The £200m savings are calculated using the baseline spending between 2009 and 2010, when the Labour government was in power. The figure has decreased since last year’s £500m savings (also compared to the 2009-10 baseline) because every yearly saving is compared to that benchmark and not the previous year’s spending.
The savings are made up of recurring and one-off savings, and the government said the figures in previous years may have been greater due to the immediate savings accrued at the time the government came into power.
Kelly noted that when the government came into power, one-off savings were made by renegotiating existing contracts.
More on UK government savings
“In the first phase of parliament I think honestly there were some IT investments which were ill-considered, so there was low hanging fruit in the first couple of years of the parliament,” said Kelly. “But now I think we are delighted to say we see far fewer of those.”
25 exemplar digital services
The £200m of savings were ascribed to improvements in government’s digital services through moving websites to GOV.UK and introducing online transaction services. The Government Digital Service (GDS) is currently in the middle of a transformation programme to move 25 of the most used government services online.
However, because the exemplar project is not due to be completed until early next year, none of the exemplar projects will be showing dividends yet, so the head of GDS, Mike Bracken couldn’t comment on specific savings from any exemplar projects today.

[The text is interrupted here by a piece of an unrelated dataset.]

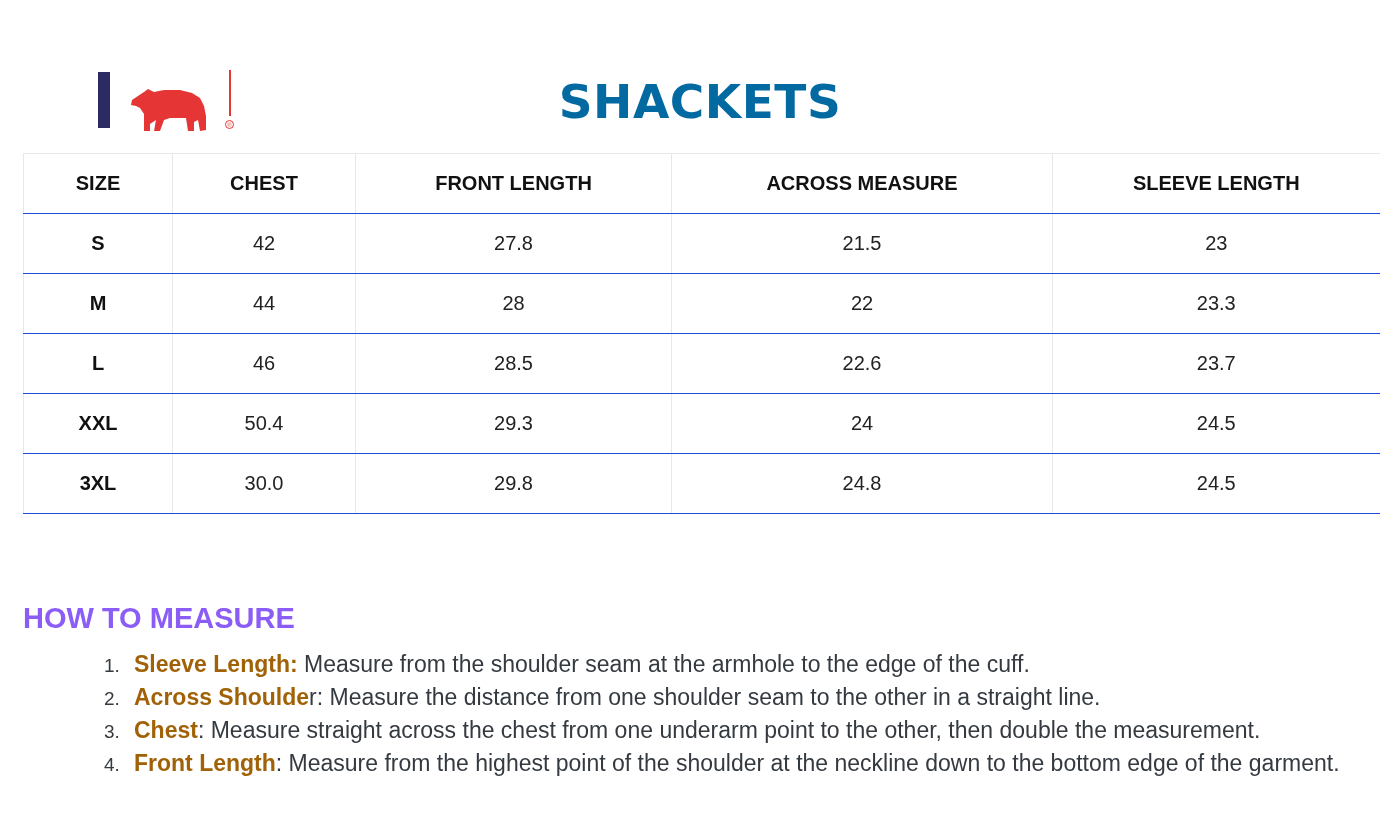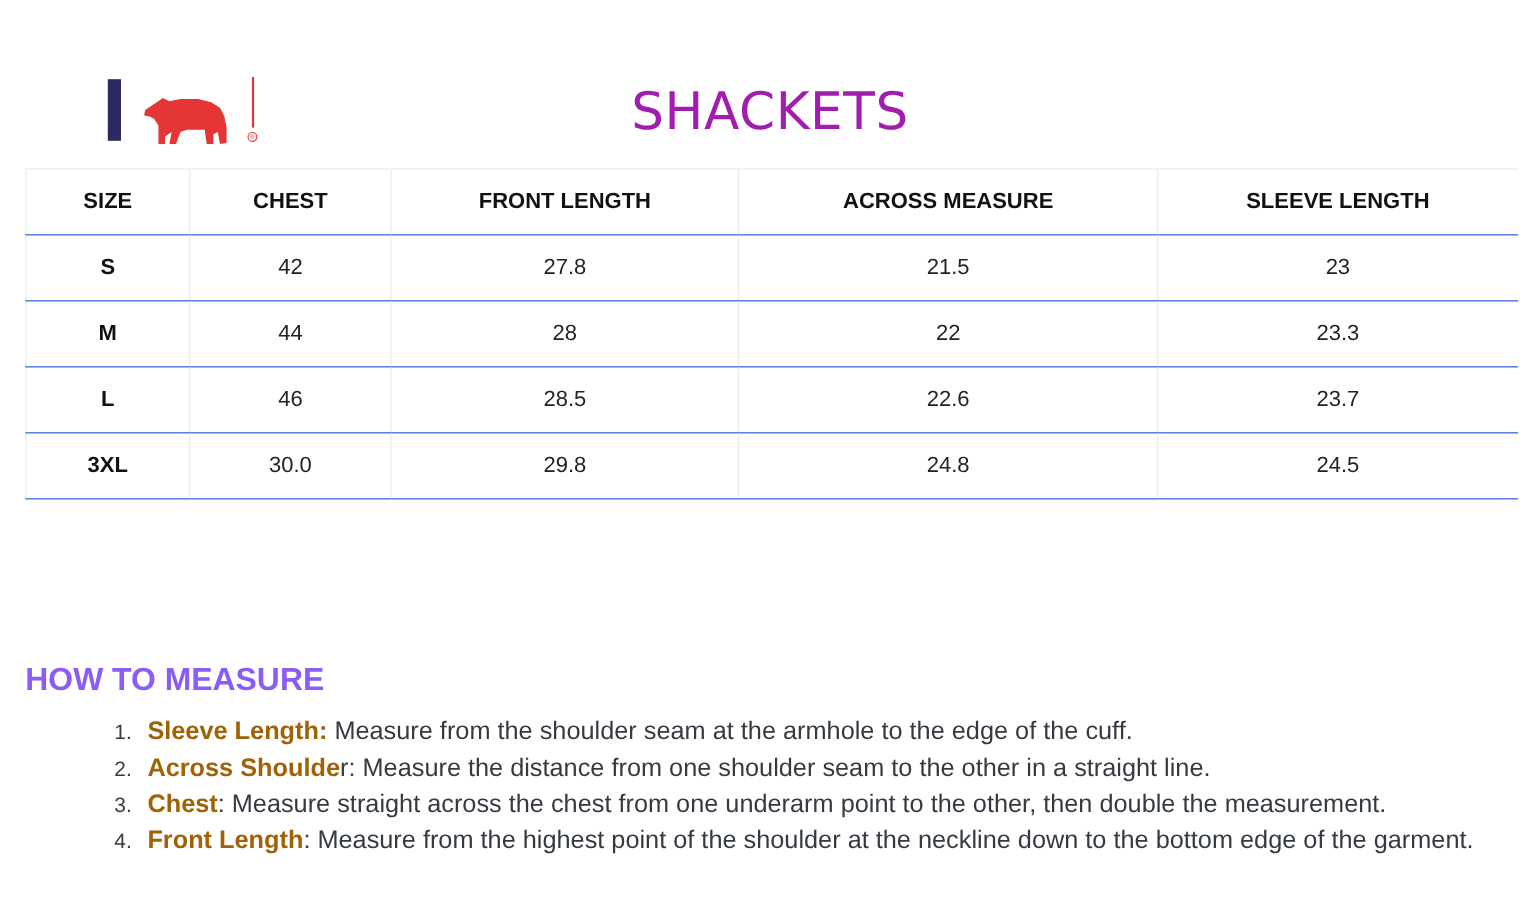"SHACKETS" .page-title { color: #a21caf -> #0369a1; font-weight: normal -> bold }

“The money isn’t in for that whole programme,” Bracken told Computer Weekly. “We haven’t got the full picture for 25 [exemplar services]. That programme finishes between January and March next year and, when the numbers come in, I’m sure they’re going to be very headline grabbing.”

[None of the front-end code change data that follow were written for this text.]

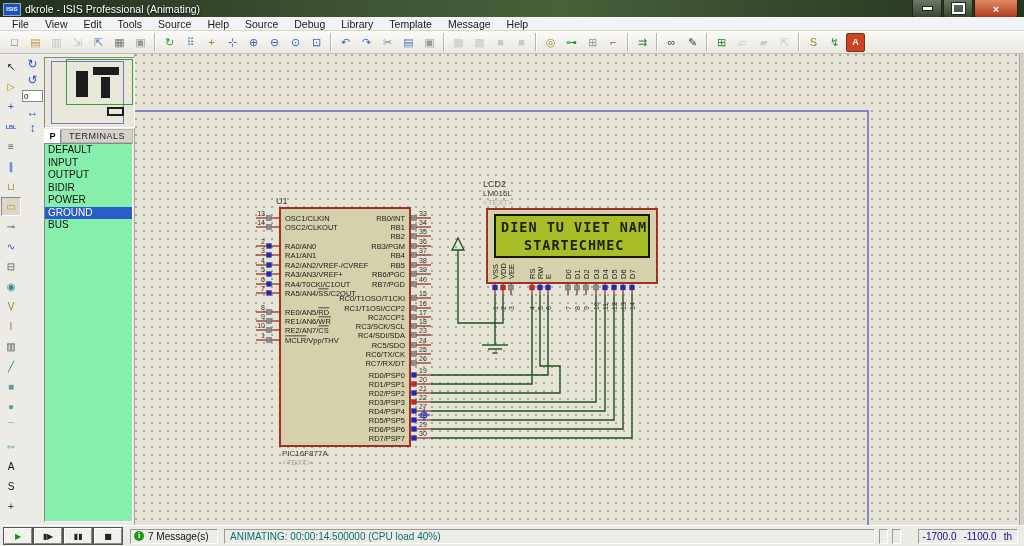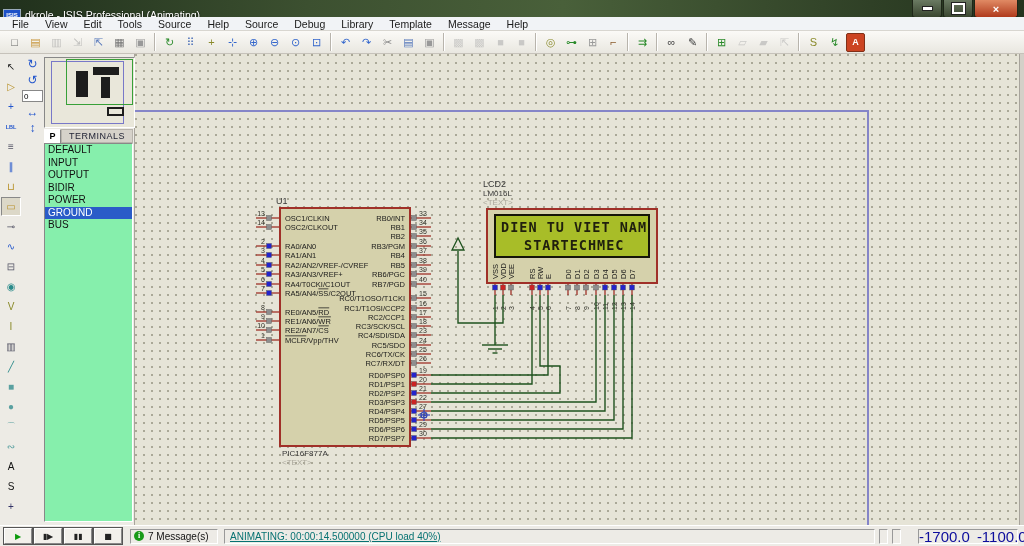"dkrole - ISIS Professional (Animating)" .titlebar { height: 29px -> 17px }
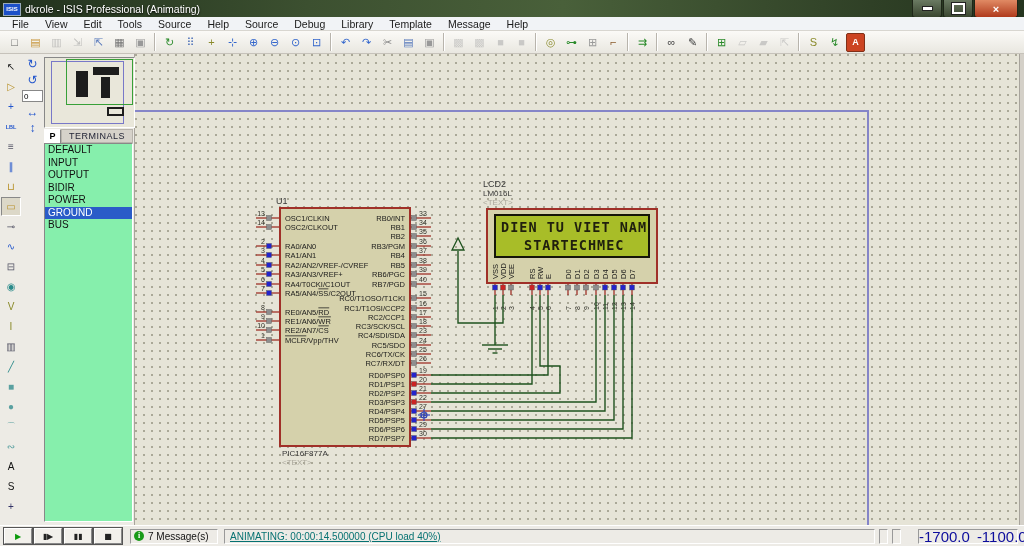"ANIMATING: 00:00:14.500000 (CPU load" .animpanel { text-decoration: underline -> none }
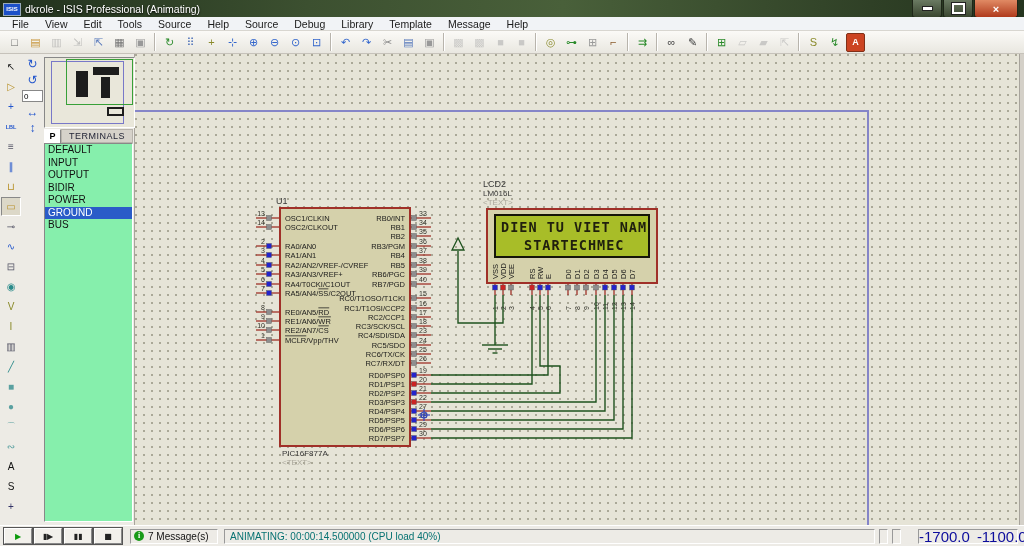"-1700.0" .coordpanel { font-size: 15px -> 10px; justify-content: space-between -> flex-end }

The government also announced wider savings of £14.3bn. This figure totals savings against the 2009-10 benchmark from departments across government. These were coordinated by the Efficiency and Reform Group (ERG).
The ERG works with departments to reduce wasteful spending, such as reliance on expensive consultants, as well as savings on everyday items like printer cartridges and paper.
Osborne also said: “We have tough controls on our IT spend. Now departments have to buy technology that – shock, horror – works.”
£5.4bn was also saved by improving government's commercial contracts.
“We know there is so much more to do to address the legacy of wasteful spending and renegotiate over fat contracts which are yet to expire,” said Maude. “So there will be no let up and I look forward to announcing even greater savings next year.”
Maude said the government expects to be saving £20m against the 2009-10 baseline from efficiency and reform, as well as reducing losses to fraud, error and debt.